Once their team gets possession on the offensive end, they come off the field. But that’s not Loyola’s style. Begley is a throwback, or two-way midfielder. He already has 13 ground balls and three forced turnovers while scoring four goals.

Begley was named the Patriot League Defensive Player of the Week earlier this season, when he led the defense and scored two goals in a 19-5 win over Lafayette on Feb. 24.

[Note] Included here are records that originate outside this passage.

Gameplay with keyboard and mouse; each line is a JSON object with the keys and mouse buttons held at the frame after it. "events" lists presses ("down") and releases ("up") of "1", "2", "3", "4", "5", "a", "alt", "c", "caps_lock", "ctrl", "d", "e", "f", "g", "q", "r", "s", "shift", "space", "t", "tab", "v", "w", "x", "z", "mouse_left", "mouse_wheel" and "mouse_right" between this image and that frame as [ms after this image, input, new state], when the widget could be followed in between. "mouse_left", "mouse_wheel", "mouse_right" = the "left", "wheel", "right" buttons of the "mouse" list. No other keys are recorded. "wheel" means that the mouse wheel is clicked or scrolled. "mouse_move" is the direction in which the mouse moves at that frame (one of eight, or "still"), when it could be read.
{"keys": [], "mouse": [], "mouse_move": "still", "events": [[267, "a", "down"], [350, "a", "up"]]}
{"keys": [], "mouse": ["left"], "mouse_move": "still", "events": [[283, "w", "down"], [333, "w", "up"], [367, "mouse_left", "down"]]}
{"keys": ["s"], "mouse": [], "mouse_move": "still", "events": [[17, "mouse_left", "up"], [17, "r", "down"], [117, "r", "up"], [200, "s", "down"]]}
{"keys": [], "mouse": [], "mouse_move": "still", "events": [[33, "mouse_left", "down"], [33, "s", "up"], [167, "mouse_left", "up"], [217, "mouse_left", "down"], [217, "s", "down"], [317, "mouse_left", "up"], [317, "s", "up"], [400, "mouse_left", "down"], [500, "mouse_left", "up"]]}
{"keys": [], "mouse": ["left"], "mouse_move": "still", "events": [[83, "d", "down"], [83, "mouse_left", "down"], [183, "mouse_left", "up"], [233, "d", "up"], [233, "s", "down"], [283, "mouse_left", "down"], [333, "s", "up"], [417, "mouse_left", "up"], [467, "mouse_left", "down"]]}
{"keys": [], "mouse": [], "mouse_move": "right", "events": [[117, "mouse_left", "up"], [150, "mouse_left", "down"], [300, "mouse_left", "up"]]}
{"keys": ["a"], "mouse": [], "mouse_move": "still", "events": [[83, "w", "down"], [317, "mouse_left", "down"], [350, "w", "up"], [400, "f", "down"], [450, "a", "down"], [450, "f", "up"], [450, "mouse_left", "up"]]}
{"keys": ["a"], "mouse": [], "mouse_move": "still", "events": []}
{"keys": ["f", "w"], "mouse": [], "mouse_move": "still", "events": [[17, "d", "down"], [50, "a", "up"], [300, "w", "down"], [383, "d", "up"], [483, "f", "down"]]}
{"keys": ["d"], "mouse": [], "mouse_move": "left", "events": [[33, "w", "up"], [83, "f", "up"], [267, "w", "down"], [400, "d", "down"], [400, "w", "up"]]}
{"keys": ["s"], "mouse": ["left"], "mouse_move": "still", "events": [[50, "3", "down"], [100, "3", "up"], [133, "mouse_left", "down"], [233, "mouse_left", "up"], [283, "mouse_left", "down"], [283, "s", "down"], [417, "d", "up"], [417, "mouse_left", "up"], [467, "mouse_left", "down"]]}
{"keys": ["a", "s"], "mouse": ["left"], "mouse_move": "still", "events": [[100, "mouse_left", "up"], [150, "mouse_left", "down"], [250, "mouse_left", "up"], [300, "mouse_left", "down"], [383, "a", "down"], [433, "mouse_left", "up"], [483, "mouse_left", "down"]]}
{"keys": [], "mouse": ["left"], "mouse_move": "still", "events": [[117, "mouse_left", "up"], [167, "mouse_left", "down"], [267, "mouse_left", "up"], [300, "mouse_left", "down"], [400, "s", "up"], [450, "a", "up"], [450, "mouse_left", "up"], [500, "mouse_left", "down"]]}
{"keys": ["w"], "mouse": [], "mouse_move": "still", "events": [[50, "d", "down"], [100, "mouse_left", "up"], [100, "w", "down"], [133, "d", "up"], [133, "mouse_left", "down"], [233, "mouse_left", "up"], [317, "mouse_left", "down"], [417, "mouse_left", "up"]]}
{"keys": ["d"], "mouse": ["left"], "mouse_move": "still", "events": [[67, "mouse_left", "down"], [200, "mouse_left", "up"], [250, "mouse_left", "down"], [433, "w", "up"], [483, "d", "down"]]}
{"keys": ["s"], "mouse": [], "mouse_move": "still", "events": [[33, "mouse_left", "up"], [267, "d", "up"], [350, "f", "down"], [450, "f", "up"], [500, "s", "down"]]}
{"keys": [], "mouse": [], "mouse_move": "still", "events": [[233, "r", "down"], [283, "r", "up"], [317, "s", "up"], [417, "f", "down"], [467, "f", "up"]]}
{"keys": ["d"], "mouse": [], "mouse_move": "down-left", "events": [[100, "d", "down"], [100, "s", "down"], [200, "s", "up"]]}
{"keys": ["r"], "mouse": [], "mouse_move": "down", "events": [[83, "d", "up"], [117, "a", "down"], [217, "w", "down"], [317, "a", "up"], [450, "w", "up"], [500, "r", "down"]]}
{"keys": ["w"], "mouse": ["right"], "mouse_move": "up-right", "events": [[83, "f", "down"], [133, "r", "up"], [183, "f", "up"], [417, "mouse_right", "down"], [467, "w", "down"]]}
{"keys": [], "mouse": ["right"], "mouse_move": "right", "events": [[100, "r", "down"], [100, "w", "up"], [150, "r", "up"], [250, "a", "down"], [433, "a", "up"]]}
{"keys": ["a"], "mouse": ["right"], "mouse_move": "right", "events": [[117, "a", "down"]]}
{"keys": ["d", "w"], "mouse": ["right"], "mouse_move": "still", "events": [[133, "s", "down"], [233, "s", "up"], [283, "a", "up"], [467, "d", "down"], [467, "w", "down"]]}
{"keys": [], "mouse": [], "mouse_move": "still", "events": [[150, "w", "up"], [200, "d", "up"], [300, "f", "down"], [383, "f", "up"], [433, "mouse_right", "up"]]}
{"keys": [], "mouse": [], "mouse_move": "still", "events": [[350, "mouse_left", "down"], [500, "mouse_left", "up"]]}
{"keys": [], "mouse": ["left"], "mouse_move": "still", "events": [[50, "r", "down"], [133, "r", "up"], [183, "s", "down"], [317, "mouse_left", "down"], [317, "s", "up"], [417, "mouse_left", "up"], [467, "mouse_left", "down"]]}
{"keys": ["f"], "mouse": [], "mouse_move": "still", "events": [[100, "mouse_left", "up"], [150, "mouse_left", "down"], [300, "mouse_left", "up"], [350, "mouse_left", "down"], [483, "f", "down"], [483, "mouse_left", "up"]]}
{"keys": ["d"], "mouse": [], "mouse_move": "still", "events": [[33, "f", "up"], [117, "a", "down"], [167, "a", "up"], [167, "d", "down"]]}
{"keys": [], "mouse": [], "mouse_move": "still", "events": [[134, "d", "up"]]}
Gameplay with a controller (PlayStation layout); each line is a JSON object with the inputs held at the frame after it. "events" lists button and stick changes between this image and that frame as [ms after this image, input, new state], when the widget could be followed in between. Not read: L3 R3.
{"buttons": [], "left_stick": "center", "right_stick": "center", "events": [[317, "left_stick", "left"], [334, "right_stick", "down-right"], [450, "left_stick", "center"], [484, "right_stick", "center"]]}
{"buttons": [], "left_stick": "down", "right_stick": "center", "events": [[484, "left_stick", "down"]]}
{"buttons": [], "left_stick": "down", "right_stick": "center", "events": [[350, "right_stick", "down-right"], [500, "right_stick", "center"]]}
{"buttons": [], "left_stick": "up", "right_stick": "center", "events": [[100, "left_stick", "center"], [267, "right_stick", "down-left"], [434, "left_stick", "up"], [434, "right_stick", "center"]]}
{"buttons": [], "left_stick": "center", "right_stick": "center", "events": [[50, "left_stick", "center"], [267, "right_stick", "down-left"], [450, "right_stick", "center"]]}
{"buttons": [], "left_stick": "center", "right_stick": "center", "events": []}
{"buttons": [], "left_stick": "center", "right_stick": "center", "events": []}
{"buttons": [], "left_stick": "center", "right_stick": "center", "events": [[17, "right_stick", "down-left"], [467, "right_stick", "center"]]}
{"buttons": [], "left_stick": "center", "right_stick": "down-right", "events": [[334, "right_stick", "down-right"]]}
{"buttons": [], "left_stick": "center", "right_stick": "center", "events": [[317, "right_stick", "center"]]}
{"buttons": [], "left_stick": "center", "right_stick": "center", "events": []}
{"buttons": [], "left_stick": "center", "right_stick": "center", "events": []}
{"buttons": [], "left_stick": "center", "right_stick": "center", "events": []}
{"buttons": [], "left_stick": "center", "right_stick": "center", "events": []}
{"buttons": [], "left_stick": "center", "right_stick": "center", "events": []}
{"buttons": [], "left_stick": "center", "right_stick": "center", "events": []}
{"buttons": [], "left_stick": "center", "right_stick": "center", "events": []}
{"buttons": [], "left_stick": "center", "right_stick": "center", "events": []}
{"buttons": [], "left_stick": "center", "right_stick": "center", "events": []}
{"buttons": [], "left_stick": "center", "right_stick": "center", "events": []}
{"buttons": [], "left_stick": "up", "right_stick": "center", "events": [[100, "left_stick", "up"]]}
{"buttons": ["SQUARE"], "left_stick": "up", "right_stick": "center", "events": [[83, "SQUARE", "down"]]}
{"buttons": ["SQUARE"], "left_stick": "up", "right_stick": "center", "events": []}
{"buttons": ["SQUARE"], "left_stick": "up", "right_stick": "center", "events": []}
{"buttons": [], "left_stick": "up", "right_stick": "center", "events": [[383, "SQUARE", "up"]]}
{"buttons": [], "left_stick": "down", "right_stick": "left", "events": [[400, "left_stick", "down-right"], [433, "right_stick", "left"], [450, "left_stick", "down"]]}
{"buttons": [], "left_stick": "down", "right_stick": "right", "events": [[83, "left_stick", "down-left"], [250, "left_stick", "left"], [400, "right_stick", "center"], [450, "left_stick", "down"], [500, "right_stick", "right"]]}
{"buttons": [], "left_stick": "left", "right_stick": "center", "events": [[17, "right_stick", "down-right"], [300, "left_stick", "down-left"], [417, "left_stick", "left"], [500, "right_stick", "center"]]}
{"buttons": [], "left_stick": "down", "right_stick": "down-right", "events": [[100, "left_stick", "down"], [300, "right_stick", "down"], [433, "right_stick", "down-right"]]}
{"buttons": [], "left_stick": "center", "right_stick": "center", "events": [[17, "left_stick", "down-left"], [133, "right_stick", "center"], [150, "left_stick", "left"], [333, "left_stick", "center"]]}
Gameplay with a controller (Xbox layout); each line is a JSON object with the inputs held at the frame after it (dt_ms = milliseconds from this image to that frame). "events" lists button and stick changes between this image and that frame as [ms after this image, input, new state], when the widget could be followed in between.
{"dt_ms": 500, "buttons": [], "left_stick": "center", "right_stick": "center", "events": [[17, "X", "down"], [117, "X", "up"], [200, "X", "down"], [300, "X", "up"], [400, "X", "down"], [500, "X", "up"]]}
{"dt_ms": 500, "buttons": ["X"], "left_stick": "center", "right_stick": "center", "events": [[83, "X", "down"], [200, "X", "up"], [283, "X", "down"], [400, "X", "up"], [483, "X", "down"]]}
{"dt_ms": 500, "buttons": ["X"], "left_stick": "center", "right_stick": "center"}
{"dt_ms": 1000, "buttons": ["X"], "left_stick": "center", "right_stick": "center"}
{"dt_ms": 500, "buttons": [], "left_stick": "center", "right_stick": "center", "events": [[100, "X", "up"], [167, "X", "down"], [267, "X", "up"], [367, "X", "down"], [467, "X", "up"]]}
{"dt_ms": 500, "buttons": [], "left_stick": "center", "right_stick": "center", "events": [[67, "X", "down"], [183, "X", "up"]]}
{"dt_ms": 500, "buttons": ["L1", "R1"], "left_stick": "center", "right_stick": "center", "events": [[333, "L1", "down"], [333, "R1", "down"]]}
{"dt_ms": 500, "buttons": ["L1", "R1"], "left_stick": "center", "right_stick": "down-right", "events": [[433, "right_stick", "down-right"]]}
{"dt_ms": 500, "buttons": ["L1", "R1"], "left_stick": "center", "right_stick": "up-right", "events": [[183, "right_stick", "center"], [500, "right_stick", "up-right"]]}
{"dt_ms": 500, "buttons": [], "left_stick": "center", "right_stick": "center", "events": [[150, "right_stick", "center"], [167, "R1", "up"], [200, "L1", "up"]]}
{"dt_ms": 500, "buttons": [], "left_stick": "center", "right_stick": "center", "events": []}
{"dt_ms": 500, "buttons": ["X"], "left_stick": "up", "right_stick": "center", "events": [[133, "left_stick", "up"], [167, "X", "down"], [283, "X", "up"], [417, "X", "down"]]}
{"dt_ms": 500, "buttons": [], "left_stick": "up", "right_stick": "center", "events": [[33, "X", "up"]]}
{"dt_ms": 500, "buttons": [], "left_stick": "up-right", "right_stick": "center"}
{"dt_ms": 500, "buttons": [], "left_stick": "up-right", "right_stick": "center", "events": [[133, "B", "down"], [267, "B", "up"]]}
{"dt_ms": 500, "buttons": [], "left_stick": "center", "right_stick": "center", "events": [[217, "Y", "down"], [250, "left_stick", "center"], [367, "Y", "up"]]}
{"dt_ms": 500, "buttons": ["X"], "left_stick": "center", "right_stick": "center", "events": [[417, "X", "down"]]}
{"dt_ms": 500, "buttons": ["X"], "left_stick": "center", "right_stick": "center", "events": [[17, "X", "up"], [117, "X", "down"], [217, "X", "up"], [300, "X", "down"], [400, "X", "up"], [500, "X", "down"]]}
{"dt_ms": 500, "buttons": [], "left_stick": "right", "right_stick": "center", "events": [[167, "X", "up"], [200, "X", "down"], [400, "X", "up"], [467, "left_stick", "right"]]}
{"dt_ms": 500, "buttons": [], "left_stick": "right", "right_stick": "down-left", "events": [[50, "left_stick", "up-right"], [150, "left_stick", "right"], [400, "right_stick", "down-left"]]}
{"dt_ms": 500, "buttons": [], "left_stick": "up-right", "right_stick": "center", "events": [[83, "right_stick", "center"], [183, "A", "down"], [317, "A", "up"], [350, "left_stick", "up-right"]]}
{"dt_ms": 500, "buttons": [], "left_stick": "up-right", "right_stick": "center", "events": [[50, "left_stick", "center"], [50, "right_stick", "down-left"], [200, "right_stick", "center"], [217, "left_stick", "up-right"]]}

“As a freshman, I came in as an offensive midfielder and they asked me to play on defense. And at that time, I did whatever it took to get on the field,” Begley said. “Then I came to the realization that my game was best suited going from defense to offense, and their style allowed me to play that way. It helps us because when we look at game film, we don’t break it down with offensive players and defensive players but as a team. And our midfielders have to know everyone’s tendencies, not just offensive players.”

Said Toomey: “He sees things, potential matchup issues, and he has the green light to stay on if he can. It’s not like he is going to go out there and just blow by people but he has his way of finding open spots on the field. If they don’t slide to him, he will go to the goal.”

Begley has some big assignments Saturday. Toomey said the Blue Devils might be the best ground-ball team in the country having outgained the opposition, 186 to 159. Duke has forced 54 turnovers and the Blue Devils have solid scoring in midfielders Brad Smith (eight goals, seven assists) and Kevin Quigley (six goals, two assists).

Begley and the Greyhounds are in for a tough game, but remember he prefers these types of critical situations.

Well, what’s up Doc?

“They are shooting at a high percentage,” Begley said. “They are strong six-on-six, but they want to get you in a one-on-one situation where they can out-athlete you. We’re going to need strong communication if we want to win.”